The task for the listing below is to write out exactly the lines starting at the one containing "East Palatine Road" and ending at the one containing "SESW Softwash 101", both included. Pictures are to be omitted.

> RECORDS SHOWN:
····················

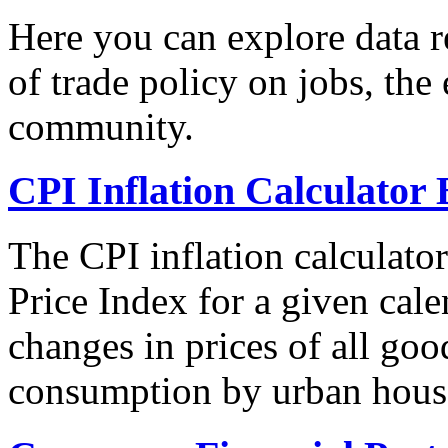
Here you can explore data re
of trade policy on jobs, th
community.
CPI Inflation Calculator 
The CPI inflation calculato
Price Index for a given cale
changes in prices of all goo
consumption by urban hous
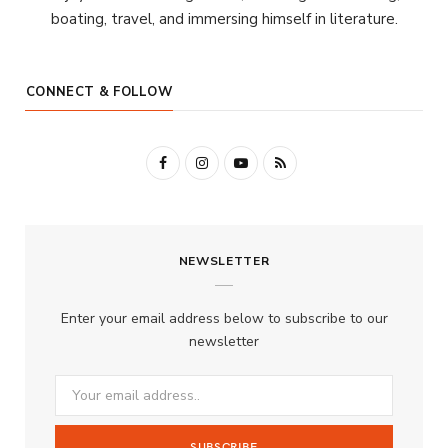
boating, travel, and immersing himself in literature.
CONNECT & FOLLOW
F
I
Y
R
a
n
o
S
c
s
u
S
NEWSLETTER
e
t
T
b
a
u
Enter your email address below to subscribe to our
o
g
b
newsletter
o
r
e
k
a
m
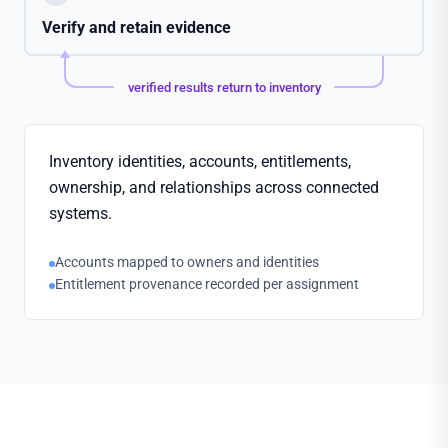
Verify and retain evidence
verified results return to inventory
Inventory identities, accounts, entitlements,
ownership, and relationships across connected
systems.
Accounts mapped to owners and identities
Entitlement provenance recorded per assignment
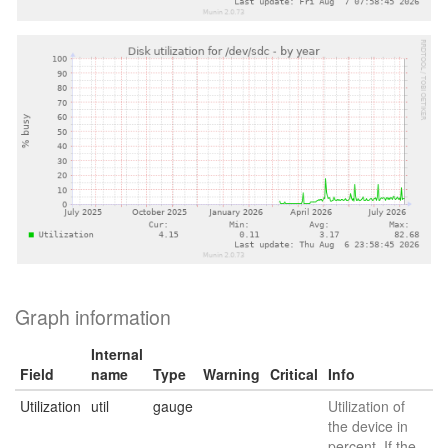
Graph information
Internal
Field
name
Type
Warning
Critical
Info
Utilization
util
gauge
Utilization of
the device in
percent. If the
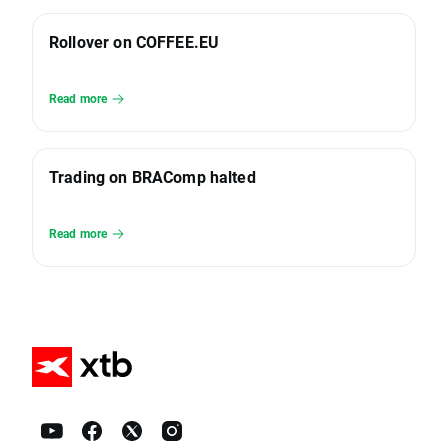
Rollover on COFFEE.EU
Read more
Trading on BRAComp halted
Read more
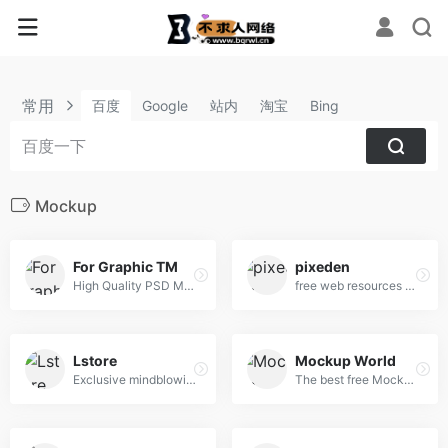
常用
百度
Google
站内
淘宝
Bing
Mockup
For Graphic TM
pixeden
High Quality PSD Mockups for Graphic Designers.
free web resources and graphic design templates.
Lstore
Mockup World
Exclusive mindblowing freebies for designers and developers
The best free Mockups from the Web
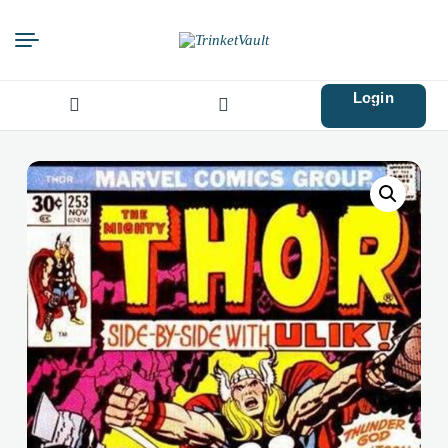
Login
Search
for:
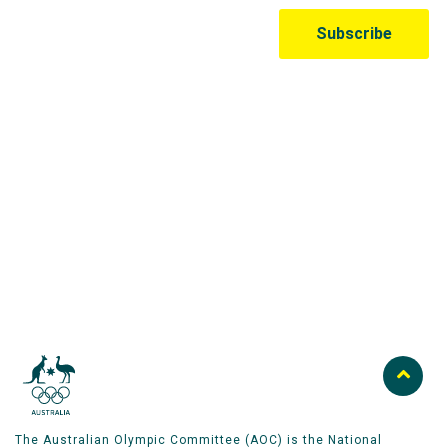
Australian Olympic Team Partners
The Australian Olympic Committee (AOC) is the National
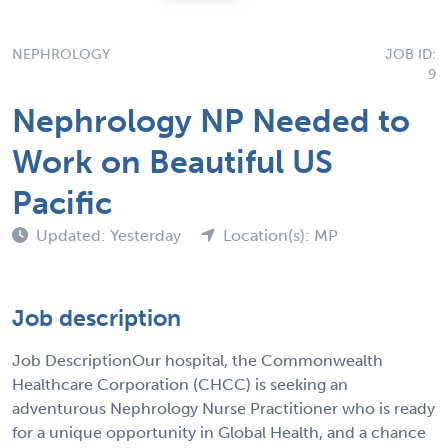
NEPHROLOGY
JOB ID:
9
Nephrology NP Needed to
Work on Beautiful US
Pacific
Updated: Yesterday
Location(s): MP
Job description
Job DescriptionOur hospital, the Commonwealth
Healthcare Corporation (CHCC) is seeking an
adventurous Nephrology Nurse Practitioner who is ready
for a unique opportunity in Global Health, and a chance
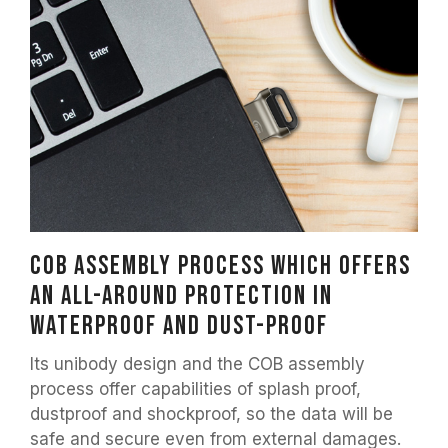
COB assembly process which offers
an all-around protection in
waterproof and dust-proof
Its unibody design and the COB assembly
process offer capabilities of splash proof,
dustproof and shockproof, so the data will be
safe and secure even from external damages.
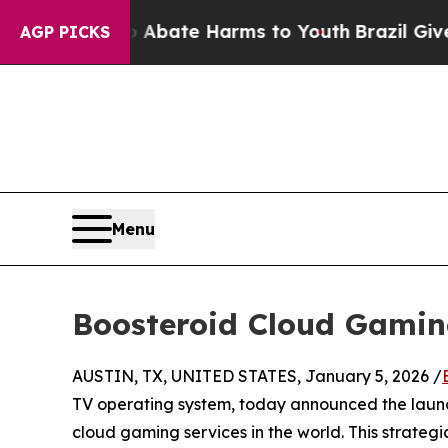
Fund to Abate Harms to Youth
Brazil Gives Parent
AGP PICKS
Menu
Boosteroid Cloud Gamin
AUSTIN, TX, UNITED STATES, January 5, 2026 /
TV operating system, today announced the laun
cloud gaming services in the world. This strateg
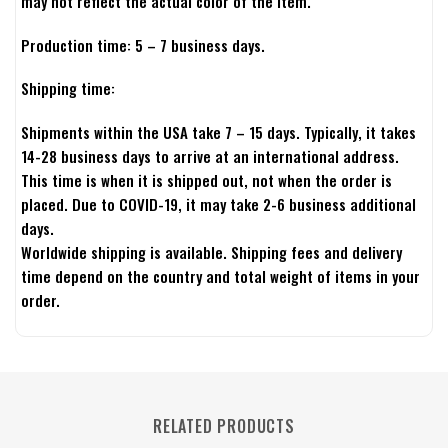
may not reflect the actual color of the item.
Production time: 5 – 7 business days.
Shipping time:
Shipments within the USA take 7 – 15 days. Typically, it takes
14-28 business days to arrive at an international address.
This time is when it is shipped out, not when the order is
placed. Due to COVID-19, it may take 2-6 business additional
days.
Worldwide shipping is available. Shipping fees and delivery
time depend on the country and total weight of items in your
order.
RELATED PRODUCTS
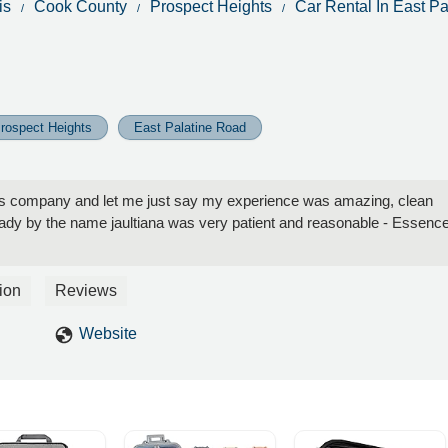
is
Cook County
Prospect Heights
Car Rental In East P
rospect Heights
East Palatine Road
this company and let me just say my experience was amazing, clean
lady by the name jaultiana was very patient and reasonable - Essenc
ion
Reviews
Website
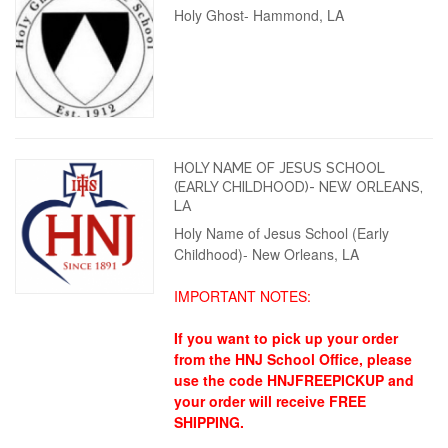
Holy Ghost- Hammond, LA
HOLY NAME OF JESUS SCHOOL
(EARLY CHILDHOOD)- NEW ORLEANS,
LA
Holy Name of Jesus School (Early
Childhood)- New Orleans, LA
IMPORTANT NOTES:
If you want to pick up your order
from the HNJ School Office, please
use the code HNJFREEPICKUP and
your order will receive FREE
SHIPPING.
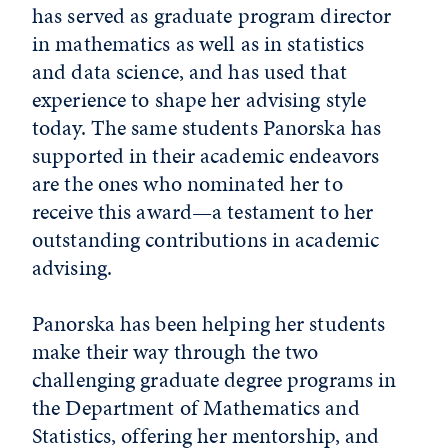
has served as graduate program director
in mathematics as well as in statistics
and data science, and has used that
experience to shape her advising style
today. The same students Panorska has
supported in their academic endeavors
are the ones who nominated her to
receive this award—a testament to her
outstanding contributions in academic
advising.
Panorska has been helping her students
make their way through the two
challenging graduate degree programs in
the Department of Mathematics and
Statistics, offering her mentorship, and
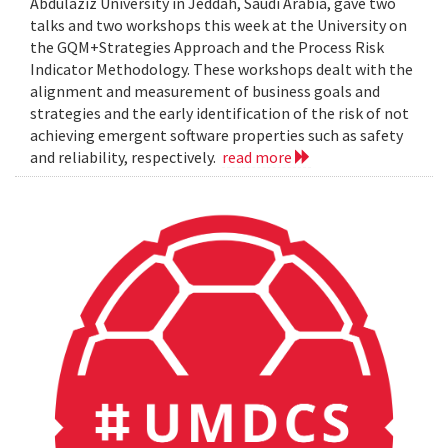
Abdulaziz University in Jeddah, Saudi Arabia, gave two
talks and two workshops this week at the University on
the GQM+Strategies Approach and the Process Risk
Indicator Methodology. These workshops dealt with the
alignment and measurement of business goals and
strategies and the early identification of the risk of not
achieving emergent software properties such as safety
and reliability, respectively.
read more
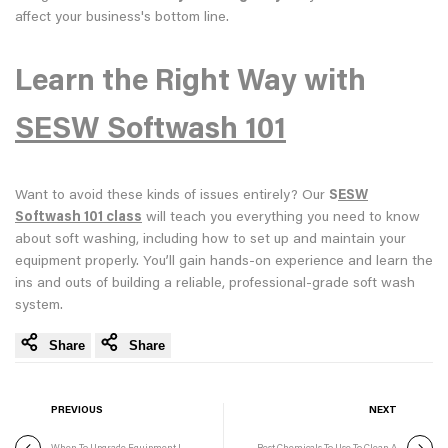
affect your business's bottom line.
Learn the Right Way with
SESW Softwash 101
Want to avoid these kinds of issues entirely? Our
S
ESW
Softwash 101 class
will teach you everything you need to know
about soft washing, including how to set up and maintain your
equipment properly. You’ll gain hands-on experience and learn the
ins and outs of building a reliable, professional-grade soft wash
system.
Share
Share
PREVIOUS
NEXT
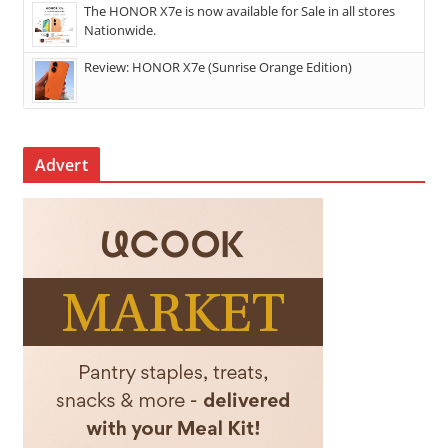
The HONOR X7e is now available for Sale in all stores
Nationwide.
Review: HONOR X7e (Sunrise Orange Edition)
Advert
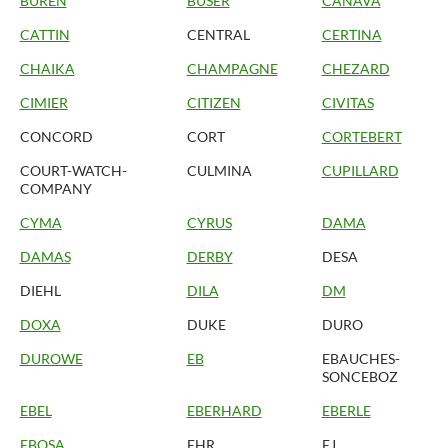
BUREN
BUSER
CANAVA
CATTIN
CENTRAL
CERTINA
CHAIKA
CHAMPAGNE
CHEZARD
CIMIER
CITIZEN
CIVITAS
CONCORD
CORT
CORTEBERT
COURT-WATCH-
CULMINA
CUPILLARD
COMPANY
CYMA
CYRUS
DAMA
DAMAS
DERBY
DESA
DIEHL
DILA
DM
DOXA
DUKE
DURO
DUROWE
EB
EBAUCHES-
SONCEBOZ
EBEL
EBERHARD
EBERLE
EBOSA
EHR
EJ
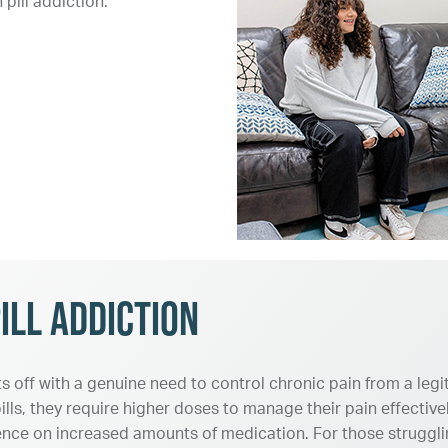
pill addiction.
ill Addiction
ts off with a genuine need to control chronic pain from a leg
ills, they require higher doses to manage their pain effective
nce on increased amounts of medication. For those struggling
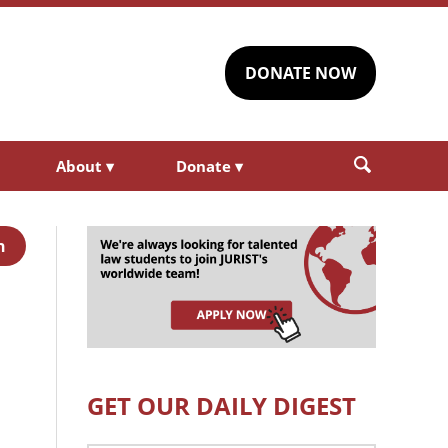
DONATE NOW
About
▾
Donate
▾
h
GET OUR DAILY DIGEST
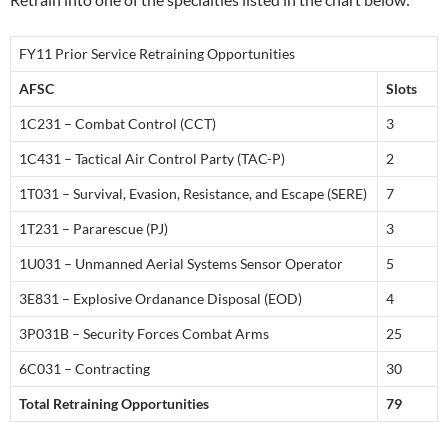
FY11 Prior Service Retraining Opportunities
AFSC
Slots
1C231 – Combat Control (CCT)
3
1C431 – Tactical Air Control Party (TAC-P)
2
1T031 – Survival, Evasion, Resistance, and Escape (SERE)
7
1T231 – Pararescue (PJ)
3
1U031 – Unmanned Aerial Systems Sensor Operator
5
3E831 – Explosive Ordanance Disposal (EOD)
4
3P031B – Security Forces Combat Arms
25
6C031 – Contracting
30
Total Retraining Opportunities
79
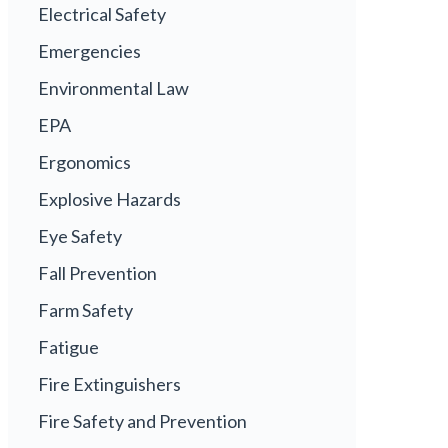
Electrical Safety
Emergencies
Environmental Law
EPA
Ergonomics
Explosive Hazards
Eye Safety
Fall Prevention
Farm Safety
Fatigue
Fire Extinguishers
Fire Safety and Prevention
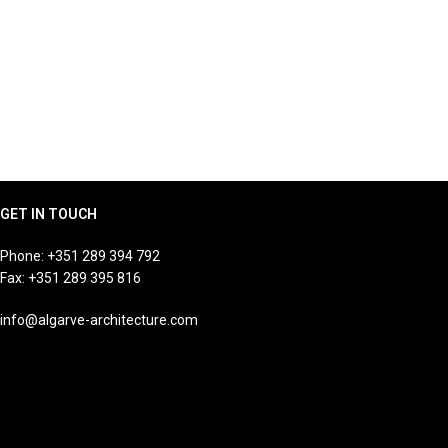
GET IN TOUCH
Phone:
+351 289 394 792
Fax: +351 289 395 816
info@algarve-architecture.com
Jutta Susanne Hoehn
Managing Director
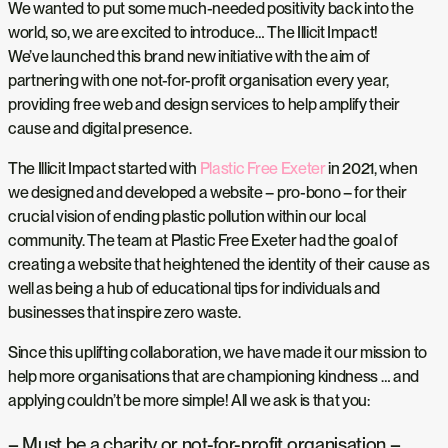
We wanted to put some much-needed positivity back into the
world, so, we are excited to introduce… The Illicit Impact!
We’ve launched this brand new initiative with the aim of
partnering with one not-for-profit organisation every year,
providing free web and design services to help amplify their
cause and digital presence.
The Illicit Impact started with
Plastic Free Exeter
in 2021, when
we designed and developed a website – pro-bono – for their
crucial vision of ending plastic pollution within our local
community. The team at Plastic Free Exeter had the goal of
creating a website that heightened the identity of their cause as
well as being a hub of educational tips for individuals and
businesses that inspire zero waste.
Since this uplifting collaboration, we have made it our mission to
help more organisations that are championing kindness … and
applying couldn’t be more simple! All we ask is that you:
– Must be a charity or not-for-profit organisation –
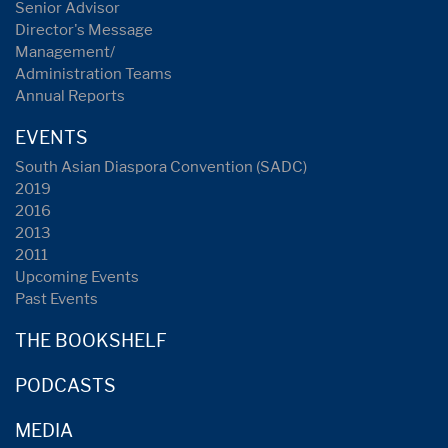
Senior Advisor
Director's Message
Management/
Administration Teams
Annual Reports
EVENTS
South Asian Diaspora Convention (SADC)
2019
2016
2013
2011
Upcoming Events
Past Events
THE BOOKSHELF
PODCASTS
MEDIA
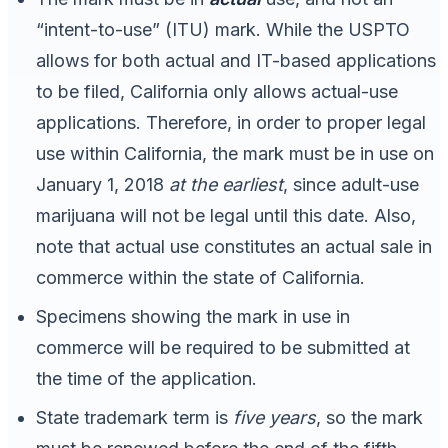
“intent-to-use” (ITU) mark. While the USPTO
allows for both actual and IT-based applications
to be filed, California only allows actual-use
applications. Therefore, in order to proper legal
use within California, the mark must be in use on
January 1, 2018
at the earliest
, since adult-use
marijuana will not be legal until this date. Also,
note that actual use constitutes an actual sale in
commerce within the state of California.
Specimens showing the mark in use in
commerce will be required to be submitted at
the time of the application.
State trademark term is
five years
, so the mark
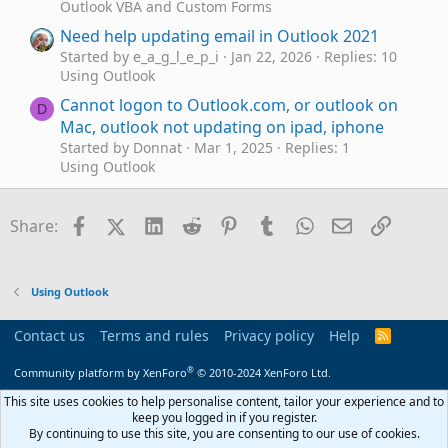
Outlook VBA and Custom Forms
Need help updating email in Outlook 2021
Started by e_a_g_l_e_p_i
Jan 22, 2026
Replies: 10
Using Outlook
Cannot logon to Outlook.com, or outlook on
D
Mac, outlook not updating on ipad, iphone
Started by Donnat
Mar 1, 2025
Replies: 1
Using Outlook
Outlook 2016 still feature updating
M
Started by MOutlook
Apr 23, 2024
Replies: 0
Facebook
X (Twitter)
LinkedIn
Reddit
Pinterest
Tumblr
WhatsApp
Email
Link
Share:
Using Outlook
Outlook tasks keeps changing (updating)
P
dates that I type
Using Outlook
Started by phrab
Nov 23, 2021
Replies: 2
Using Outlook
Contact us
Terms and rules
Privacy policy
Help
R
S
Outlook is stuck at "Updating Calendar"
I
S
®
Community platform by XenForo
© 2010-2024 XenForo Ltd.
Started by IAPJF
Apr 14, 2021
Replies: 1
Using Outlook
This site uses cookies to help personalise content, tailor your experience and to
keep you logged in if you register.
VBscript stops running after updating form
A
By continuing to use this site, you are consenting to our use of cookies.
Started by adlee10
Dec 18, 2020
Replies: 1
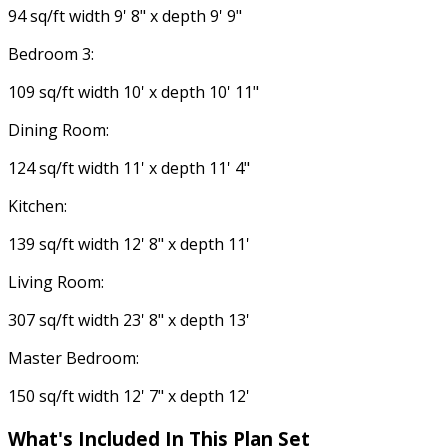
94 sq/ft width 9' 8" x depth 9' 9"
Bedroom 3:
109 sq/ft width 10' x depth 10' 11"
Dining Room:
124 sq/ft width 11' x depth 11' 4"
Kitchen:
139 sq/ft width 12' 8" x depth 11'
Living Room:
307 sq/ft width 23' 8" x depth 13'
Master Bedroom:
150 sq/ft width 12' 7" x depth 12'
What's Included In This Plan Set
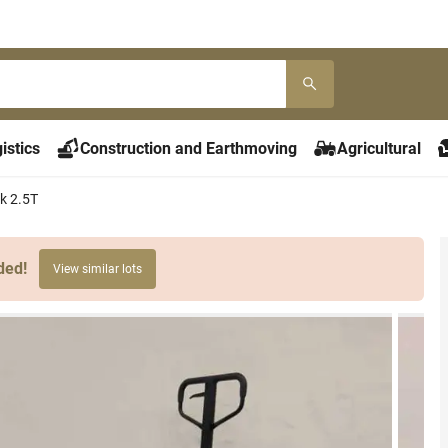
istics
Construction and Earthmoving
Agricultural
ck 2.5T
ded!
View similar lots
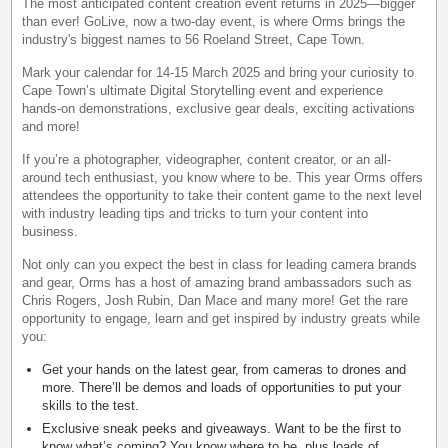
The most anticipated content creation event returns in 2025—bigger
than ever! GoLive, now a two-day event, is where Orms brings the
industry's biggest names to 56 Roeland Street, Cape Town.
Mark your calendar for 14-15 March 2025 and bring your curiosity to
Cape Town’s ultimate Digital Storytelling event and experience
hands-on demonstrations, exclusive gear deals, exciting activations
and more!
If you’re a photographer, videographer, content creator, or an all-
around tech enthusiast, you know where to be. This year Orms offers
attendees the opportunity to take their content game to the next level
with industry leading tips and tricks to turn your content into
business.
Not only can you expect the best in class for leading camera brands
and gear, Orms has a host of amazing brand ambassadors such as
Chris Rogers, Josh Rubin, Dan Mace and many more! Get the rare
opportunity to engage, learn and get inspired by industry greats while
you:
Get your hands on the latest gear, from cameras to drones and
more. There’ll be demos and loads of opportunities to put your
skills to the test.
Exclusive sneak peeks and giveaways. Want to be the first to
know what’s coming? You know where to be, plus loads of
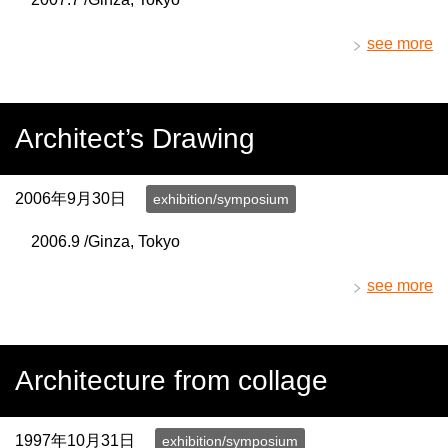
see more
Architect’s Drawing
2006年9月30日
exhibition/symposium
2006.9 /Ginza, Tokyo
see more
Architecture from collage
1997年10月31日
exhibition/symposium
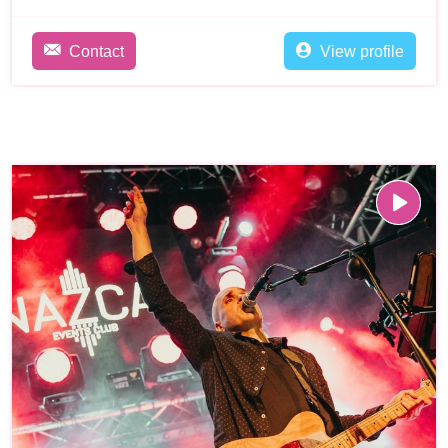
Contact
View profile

····················

> EXERCISE RESPONSE:
East Palatine Road
this company and let me just say my experience was amazing, clean
lady by the name jaultiana was very patient and reasonable - Essenc
ion
Reviews
Website
Holy Ghost- Hammond, LA
HOLY NAME OF JESUS SCHOOL
(EARLY CHILDHOOD)- NEW ORLEANS,
LA
Holy Name of Jesus School (Early
Childhood)- New Orleans, LA
IMPORTANT NOTES:
If you want to pick up your order
from the HNJ School Office, please
use the code HNJFREEPICKUP and
your order will receive FREE
SHIPPING.
has served as graduate program director
in mathematics as well as in statistics
and data science, and has used that
experience to shape her advising style
today. The same students Panorska has
supported in their academic endeavors
are the ones who nominated her to
receive this award—a testament to her
outstanding contributions in academic
advising.
Panorska has been helping her students
make their way through the two
challenging graduate degree programs in
the Department of Mathematics and
Statistics, offering her mentorship, and
Abdulaziz University in Jeddah, Saudi Arabia, gave two
talks and two workshops this week at the University on
the GQM+Strategies Approach and the Process Risk
Indicator Methodology. These workshops dealt with the
alignment and measurement of business goals and
strategies and the early identification of the risk of not
achieving emergent software properties such as safety
and reliability, respectively.
read more
affect your business's bottom line.
Learn the Right Way with
SESW Softwash 101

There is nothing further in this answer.